Source document -
(2 years, 10 months ago)
Lords ChamberI do not think I could make a list of the possibilities. One can conceive of them, but we trust to the existence of this power and the wisdom of the monarch to ensure that no improper dissolution is likely ever to be brought forward.
My Lords, I intervene briefly because this is a very interesting debate and I am grateful to the noble Lord, Lord Norton of Louth, for having tabled his amendment. We are all here because we recognise that the 2011 Act was a mistake. However, I am a little puzzled by the noble Lord’s amendment because he prefers to insert the word “personal” when, up to now, we have simply referred to it as the royal prerogative. Indeed, I am grateful to the Minister, who in a Written Answer to me yesterday defined the royal prerogative; I have it in front of me but do not need to read it out. The Minister refers to the royal prerogative just in those terms and not in any way as “personal”. Therefore, when the noble Lord, Lord Norton, responds to this debate, I would be grateful if he—or indeed the Minister—could tell us whether there is any difference between the phrases “royal prerogative” and “personal prerogative”.
While I am on my feet, I join other noble Lords in saying that, when I listened to the noble Lord, Lord Beith, it brought back to me what happened in 1974. However, I do not think that anyone would expect the monarch to refuse a dissolution, although it is inherent in the nature of this Bill that the monarch might take that fatal step.
My Lords, the answer to the question of the noble Lord, Lord Grocott, may be that, if something was clearly in contradiction to the dissolution principles, it would be wrong. The idea must be that the Prime Minister would exercise his power to request within the framework provided by the dissolution principles.
My Lords, I have been listening to this debate and it has been extremely interesting. I will not detain the House because it is late, but what I find interesting—I am talking more generally about Clause 3, although I fully accept some of the points made about the wording and mission creep—is that this Government are claiming that the Bill simply restores the status quo ante. In fact, it is rather more difficult to restore the status quo ante than you might think.
In my view, the reason why Clause 3 is in the Bill is the Miller cases. The noble Baroness, Lady Noakes, and I disagree on what you might call the direction of travel—we can have a conversation about that some other time—but the Government cannot have it both ways. They cannot claim that they are restoring the status quo ante and, at the same time, make the argument for Clause 3. When the Minister replies, it would be helpful if he at least acknowledged that the Bill does more than restore the status quo ante. I will leave it there, in view of the late hour.
My Lords, in this debate I find myself in the unusual position of agreeing with almost every speaker—agreeing with something they said and disagreeing with something they said.
I start with the point made by my noble friend Lord Stansgate. If the Bill is merely returning to the status quo ante, as was said, I am not quite clear why we need a clause such as Clause 3. I think it was the noble Lord, Lord Butler, who said that it seems inconceivable to him that the courts would insert themselves into a decision about a general election. As the noble Lord, Lord Faulks, said, the practical consequences of doing so are quite disastrous and it is hard to contemplate the impact that would have on a democratic decision to have a general election.

What you need to do -
#1 Please retype the stretch of the listing from the line containing "class: Ulvophyceae" through the line containing "genus: Cardamine".
#2 Extend the Lords debate on dissolution past its final sentence.
The Lords debate and the listing come from unrelated sources.

Collection entries:
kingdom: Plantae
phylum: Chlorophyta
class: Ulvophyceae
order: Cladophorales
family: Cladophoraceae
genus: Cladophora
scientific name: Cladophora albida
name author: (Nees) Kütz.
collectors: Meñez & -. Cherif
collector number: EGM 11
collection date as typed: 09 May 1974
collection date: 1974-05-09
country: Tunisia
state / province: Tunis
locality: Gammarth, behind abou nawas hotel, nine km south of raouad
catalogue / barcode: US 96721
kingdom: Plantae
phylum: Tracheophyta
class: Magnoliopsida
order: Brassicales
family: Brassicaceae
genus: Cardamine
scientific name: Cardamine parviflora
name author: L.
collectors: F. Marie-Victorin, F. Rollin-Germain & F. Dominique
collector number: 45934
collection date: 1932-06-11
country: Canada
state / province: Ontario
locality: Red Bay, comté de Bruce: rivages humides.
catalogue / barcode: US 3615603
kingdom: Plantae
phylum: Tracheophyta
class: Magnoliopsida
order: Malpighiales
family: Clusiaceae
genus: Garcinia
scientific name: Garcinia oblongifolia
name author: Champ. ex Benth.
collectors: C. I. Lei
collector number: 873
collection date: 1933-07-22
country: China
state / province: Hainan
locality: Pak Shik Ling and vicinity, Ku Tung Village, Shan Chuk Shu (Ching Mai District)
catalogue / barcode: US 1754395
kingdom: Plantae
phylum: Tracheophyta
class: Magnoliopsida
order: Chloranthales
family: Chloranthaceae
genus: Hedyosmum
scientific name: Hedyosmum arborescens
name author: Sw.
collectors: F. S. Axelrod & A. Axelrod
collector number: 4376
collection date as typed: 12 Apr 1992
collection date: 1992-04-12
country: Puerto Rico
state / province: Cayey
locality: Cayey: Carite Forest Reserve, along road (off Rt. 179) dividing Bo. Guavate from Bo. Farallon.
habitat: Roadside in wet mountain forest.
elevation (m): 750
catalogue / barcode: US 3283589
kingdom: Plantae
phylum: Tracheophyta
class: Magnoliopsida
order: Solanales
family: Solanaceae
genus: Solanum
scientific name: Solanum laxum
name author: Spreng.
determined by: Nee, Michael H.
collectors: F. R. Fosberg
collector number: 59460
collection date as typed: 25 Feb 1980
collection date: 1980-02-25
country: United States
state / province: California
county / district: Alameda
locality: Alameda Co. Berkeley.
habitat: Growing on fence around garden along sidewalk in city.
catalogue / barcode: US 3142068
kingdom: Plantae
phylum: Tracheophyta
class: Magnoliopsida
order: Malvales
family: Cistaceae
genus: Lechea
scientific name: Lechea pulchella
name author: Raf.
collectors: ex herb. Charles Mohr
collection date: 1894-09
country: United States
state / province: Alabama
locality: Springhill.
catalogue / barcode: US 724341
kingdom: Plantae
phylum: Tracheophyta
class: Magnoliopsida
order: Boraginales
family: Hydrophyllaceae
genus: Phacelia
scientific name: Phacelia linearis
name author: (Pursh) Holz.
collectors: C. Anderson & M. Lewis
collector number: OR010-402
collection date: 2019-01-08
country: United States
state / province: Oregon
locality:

Written answers -
#1
class: Ulvophyceae
order: Cladophorales
family: Cladophoraceae
genus: Cladophora
scientific name: Cladophora albida
name author: (Nees) Kütz.
collectors: Meñez & -. Cherif
collector number: EGM 11
collection date as typed: 09 May 1974
collection date: 1974-05-09
country: Tunisia
state / province: Tunis
locality: Gammarth, behind abou nawas hotel, nine km south of raouad
catalogue / barcode: US 96721
kingdom: Plantae
phylum: Tracheophyta
class: Magnoliopsida
order: Brassicales
family: Brassicaceae
genus: Cardamine

#2
The elephant in the room that has been alluded to is that everybody, whatever side of the argument they are on, is scarred by the unlawful Prorogation. I appreciate that this is about Dissolution, which is very different to Prorogation, but because of the unlawful Prorogation the Government are concerned that the courts may insert themselves into this decision-making. So, even though they are telling us that it returns us to where we were prior to the Fixed-term Parliaments Act, they still feel the need for belt and braces. Yet there is also the view that it is a step too far and would never be needed anyway.
As the noble Lord, Lord Grocott, pointed out, a neater way of avoiding the courts involving themselves in a decision about a general election, and avoiding bringing the monarch into a controversial political decision—the noble Lord, Lord Butler, commented on this—is for the House of Commons to have a vote. If the Government are concerned that, because of the way the legislation is drafted without Clause 3, there would be a danger of the courts intervening—in my view, there is not a role for the courts to intervene, but the Government are concerned that there may be—they have this clause. That is the chilling effect that people are concerned about.
This highlights the fact that the Government are not confident that their own legislation does reset. I agree with the noble Baroness, Lady Noakes, which probably surprises her as much as it surprises me, that it is legislation that tries to deal with shadows, because it is something we all hope will not happen. We have to look at this, and we need some more explanation from the Government as to why they feel it is necessary. It is hard to understand how the courts could and would insert themselves into a decision on a general election. I come back to the amendments in group two, particularly Amendment 3, being a better way to deal with this.
Could the noble Lord also address two things when he replies? Although there are the normal checks and balances of conventions, Parliament and parliamentary behaviour, one of our concerns, which comes back, sideways, to the unlawful Prorogation, is that we have a Prime Minister at the moment who does not really stick to the normal conventions of parliamentary behaviour that we expect. The noble Lord and I have had numerous discussions on this across the Dispatch Box—his face shows no emotion at the moment; I do not want to embarrass him. For example, I think that Prime Minister is the first Prime Minister to have ignored findings on the Ministerial Code, and the first to reject the advice of the House of Lords Appointments Commission and do what he wanted to do. In the same way as the 2017-19 Parliament, which my noble friend referred to as the dysfunctional Parliament, and the unlawful Prorogation influenced our decision, we are affected by the Prime Minister’s behaviour when we look at this. It is the same consideration.
Something is still needed to restore checks and balances. I am not convinced that it is this clause, but I would like to hear some more from the Minister, because most of us would be appalled that the courts would be involved in parliamentary sovereignty, for both practical and political reasons.
Could I get the noble Lord to address one final thing when he responds? I am still not clear about the word “purported”. I looked again at the Joint Committee’s report. Various lawyers, such as the noble and learned Baroness, Lady Hale, and Lord Sumption also commented that, basically, if the Government did something that was outwith their powers, we could do anything about it. If that is the intention behind clause, that is quite damaging. I would find it helpful if the noble Lord could explain why the word “purported” is in there and why it needs to be. I genuinely do not understand why it should be. That seems more dangerous than the clause itself.
My Lords, I very much enjoyed the speech of my noble friend, for whom—I hope he will allow me to say—I have a great deal of affection. I am very interested in the list that he has and will use again; there is great merit in much of it.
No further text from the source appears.